Partnerships and communities
We did not look at Partnerships and communities during this assessment. The score for this quality statement is based on the previous rating for Well-led.
Learning, improvement and innovation
Throughout the assessment, all staff told us there had been a significant amount of change in staffing and leadership within the practice. This included changes in clinical and non-clinical leadership within the practice and staff told us this had negatively impacted how the practice promoted continuous learning, innovation and improvement. Staff told us the main priority for the last 12 months had been to manage the day to day provision of services.

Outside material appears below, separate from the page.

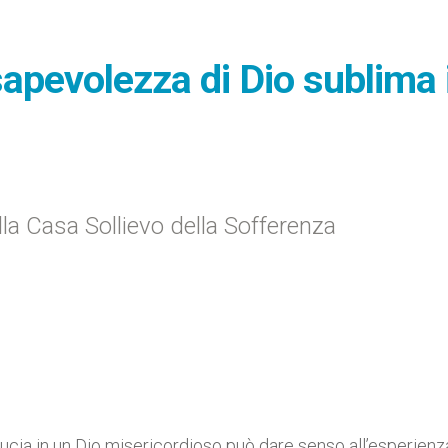
apevolezza di Dio sublima i
ella Casa Sollievo della Sofferenza
ucia in un Dio misericordioso può dare senso all’esperienz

There were limited processes which aligned to learning, innovation and improvement and staff and leaders did not always demonstrate a good understanding of how to make improvement happen. There was limited evidence to show that processes were in place to ensure learning happened when things went wrong or that actions were followed up. For example, we were alerted to 2 significant events which had not been reported or investigated and there was a lack of meetings in place to share learning from significant events with the wider team. We reviewed a number of clinical audits, however, the provider was not consistent in providing a summary of findings, learning outcomes and clinical meeting minutes we reviewed did not provide any updates or discussions of results. This meant information was not always used effectively to monitor and improve the quality of care. Leaders did not actively seek staff feedback to assist the practice in making improvements. Whilst one previous employee was responsible for creating an improvement plan, many staff were unaware of its contents and leaders could not demonstrate progress against this plan.